Task description -> In how many lines of the records does the word "fragments" appear? Reply with the number and nothing else.

Data ->
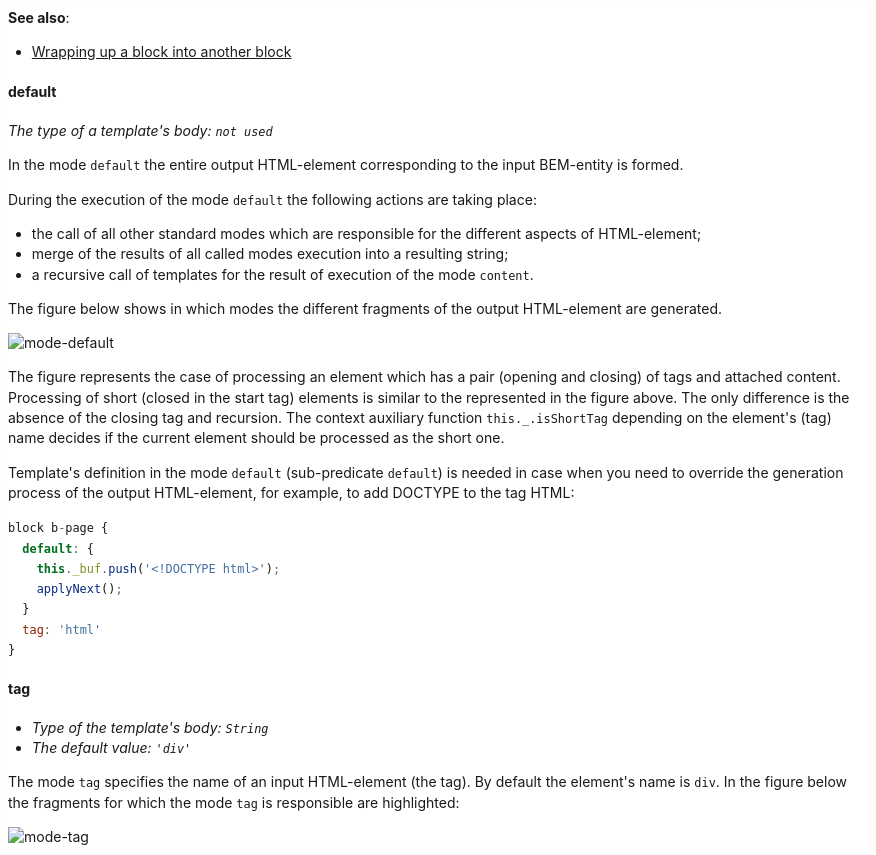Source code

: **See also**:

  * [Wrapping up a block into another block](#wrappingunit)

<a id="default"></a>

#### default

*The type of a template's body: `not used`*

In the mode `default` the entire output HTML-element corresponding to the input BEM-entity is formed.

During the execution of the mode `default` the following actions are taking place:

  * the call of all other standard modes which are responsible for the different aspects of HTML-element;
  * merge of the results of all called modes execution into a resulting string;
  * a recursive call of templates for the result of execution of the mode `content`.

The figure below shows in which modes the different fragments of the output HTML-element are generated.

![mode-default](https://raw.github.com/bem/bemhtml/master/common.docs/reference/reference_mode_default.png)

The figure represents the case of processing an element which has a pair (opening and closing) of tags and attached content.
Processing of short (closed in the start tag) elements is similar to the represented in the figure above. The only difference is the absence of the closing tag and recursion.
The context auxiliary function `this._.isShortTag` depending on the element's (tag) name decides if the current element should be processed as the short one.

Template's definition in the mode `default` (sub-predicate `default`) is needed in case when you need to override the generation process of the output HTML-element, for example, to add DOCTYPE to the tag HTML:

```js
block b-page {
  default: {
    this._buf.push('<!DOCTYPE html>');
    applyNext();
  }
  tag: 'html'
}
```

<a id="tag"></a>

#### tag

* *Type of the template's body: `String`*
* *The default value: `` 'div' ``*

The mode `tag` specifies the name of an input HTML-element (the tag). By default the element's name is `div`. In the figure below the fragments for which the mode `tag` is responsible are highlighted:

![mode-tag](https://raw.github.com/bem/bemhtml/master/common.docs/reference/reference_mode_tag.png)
---
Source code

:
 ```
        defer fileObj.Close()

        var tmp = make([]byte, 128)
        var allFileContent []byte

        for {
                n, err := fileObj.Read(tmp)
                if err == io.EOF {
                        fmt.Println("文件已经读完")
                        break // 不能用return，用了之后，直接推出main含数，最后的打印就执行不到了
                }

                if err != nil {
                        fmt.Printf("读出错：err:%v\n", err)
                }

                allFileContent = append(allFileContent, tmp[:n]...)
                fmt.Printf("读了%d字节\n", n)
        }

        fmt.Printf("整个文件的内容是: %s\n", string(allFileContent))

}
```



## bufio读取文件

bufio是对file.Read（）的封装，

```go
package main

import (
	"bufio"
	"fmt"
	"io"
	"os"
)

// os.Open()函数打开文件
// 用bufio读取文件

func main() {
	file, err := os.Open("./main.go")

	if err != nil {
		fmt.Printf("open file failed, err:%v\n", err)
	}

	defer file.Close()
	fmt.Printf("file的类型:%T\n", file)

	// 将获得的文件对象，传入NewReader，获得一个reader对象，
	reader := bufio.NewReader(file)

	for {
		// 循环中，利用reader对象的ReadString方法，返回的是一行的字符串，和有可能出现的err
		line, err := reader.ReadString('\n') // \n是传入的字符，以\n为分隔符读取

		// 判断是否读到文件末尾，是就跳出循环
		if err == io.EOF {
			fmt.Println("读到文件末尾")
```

Exercise response -> 2